Watch: Why December Has The Longest Days

Even though it has fewer hours of sunlight.

23 DEC 2015

If you're living in the northern hemisphere, your December days will consist of the fewest hours of sunlight and the most hours of darkness out of any other month. This occurs because of the way Earth's axis is tilted away from the Sun at the year's end. But as completely counterintuitive as it sounds, despite December having the least sunlight, it also features the longest day of the entire year. How? The latest episode of MinutePhysics explains.


While the average length of a day has been calculated to 86,400 seconds, each day actually has a slightly different length. You need to measure the time it takes for a line of longitude to rotate all the way around to face the Sun, and because Earth is rotating on its axis as it rotates around the Sun, you're looking at a roughly 361-degree rotation to measure the length of a day.

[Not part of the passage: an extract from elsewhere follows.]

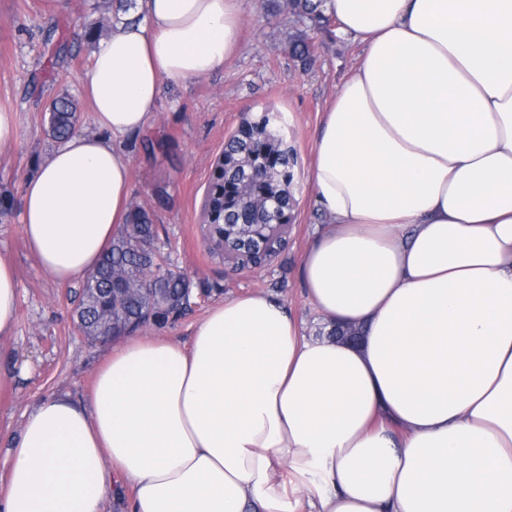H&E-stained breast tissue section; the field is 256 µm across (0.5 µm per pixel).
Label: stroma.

And then things get even more complicated because Earth's orbit isn't perfectly round - it's elliptical, which means it moves nearer and farther away from the Sun as it rotates around it, spinning faster the closer it gets and slower as it draws away. The peculiar way Earth's axial tilt and the eccentricity of its elliptical orbit combine is the reason December has the longest day, says Henry Reich in the video above.

And here's where things start to get real tricky. Because of how gravity affects Earth's spin when it's closest to the Sun, you need to add 8 seconds to the actual length of each day.

"Plus Earth's axis is tilted, which is what gives rise to the seasons, but it also means that at the time of the year when the tilt points towards or away from the Sun, narrower slices of longitude are aimed directly at the Sun," says Henry. "So as Earth moves in its orbit, it has to rotate slightly farther in order for a particular line of longitude to catch up with the direction of the Sun."

Confused yet? Don't worry, the video above has plenty of great diagrams to get you through this strange phenomenon. Watch the latest episode of MinutePhysics and prepare to feel really lost before everything falls into place in your head and makes you feel like a genius. And then you can tell everyone at Christmas why December 22 is one of the most fascinating days of the year.